The Gaussian assumption on log-ratio residuals is reasonable for most insurance lines but can fail with heavy-tailed losses. If your Stage 1 CatBoost residuals are highly skewed or leptokurtic (check with residual_normality_check() from the diagnostics module), the REML variance component estimates are still consistent, but inference (credibility interval width) will be approximate.

Stage 2 is fitted on training residuals. If the distribution of groups in the training data differs substantially from production (you launched three new broker relationships last year that were not in the training period), the variance component estimates may not generalise well. The new-group fallback handles the prediction problem, but the tau2 estimate may be understated if production has more group heterogeneity than training did.

What we think

Ad-hoc broker loadings are not irrational. They are a rational response to a real signal in the data. The problem is that they are applied at full credibility regardless of how much data the signal is based on, which means they overfit small groups and potentially underfit large ones where the full weight of experience should be trusted.

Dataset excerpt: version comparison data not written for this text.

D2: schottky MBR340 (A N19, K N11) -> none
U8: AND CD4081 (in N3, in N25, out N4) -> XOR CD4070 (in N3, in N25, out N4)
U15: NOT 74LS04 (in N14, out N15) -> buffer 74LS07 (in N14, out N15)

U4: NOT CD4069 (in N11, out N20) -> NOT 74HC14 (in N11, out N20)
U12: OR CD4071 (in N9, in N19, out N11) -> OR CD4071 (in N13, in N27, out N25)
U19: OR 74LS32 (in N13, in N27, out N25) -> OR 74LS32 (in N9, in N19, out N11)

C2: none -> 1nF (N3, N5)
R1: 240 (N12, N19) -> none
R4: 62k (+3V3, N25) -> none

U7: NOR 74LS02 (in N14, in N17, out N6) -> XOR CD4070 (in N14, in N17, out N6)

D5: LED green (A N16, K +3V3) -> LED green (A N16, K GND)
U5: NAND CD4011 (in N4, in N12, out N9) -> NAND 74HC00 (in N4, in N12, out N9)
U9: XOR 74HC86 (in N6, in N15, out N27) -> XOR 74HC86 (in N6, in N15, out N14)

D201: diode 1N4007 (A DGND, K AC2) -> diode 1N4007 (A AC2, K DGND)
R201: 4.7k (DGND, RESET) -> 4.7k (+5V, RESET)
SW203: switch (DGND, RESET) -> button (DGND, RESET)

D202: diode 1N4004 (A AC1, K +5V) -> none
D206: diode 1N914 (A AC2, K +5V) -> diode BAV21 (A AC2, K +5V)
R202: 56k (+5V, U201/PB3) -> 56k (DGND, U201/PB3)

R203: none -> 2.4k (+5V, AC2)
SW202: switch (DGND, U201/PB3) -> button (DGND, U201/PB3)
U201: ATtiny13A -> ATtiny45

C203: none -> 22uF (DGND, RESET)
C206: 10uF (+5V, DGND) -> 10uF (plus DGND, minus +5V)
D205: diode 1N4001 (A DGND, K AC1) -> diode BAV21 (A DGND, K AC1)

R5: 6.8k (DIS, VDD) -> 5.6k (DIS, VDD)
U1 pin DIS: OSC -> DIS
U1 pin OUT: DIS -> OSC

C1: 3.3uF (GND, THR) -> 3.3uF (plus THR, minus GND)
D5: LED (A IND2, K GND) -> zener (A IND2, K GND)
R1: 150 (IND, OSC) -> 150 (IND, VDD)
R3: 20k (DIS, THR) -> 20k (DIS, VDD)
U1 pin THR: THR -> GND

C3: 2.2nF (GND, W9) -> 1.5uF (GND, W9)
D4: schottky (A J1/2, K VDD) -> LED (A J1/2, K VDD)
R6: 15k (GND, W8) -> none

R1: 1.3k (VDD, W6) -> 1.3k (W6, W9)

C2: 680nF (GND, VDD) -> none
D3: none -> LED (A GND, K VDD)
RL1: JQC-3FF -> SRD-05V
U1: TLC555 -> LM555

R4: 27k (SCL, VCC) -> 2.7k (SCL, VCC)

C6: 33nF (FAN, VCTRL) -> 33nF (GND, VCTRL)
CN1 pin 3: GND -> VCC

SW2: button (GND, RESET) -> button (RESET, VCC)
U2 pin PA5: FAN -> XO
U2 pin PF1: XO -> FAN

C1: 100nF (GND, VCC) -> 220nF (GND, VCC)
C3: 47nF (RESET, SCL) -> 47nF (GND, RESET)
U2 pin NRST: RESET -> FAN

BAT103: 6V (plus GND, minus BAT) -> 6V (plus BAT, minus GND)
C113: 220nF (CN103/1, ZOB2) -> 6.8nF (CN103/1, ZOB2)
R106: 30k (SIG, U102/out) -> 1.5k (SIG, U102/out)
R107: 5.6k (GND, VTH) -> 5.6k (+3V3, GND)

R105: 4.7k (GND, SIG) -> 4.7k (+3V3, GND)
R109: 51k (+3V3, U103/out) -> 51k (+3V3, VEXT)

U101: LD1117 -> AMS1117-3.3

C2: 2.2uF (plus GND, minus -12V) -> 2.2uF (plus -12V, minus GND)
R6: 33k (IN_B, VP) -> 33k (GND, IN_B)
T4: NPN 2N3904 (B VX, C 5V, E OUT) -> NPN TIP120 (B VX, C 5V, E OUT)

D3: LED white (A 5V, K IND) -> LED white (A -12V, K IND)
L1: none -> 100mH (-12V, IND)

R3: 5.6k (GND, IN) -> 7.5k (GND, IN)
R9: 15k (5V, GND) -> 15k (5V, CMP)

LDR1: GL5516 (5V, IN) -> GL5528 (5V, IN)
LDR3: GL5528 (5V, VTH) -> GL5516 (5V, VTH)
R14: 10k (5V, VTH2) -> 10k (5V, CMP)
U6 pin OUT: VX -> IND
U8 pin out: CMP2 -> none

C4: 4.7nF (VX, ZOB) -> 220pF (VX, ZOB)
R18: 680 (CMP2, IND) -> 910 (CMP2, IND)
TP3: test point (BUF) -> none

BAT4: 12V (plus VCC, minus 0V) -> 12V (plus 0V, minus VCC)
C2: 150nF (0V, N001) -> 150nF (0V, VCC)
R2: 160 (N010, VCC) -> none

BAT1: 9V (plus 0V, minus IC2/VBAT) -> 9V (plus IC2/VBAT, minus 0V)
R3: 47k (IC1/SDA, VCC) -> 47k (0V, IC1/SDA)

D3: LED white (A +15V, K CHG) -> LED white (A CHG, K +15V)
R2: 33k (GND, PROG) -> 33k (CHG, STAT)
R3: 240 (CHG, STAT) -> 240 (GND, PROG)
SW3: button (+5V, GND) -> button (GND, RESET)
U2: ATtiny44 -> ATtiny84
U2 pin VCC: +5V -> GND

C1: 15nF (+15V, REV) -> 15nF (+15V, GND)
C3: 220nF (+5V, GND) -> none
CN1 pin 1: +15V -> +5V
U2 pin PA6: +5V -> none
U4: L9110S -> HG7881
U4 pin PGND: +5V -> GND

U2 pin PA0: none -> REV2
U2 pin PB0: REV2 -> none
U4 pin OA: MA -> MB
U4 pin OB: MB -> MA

The Bühlmann-Straub framework has been in actuarial syllabuses since the 1970s. Most UK pricing actuaries have studied it. Very few have it running in their pricing models, because the implementation gap between “credibility theory” and “credibility-weighted broker factors in a GBM pricing model” has historically required either proprietary software or a significant amount of custom code.

insurance-multilevel closes that gap. The REML implementation handles unbalanced groups correctly, composes with CatBoost cleanly, and produces a credibility summary that gives you numbers you can put in front of an underwriter and explain. The broker factor for Broker A is 1.186 because they have 847 policy-years of experience at +18.3% residual and a credibility weight of 0.934. That is a defensible number. The 1.18 in the spreadsheet is not.


insurance-multilevel is open source under the MIT licence at github.com/burning-cost/insurance-multilevel. Install with uv add insurance-multilevel. 61 tests passing. Requires Python 3.10+, CatBoost, Polars, and SciPy.


When to use which credibility approach

This library is the right tool when you need to adjust for group-level residuals from a GBM pricing model — broker, scheme, or territory effects that the risk model cannot capture. The two-stage CatBoost + REML architecture keeps the stages clean and produces credibility-weighted adjustments that compose multiplicatively with the technical price.

For segment-level credibility pricing without a GBM stage — where you want to blend thin segment loss experience with a portfolio prior using explicit EPV/VHM decomposition and K factors — see Bühlmann-Straub Credibility in Python. For full Bayesian posteriors with multiple crossed rating dimensions and Poisson or Gamma likelihoods, see Bayesian Hierarchical Models for Thin-Data Pricing.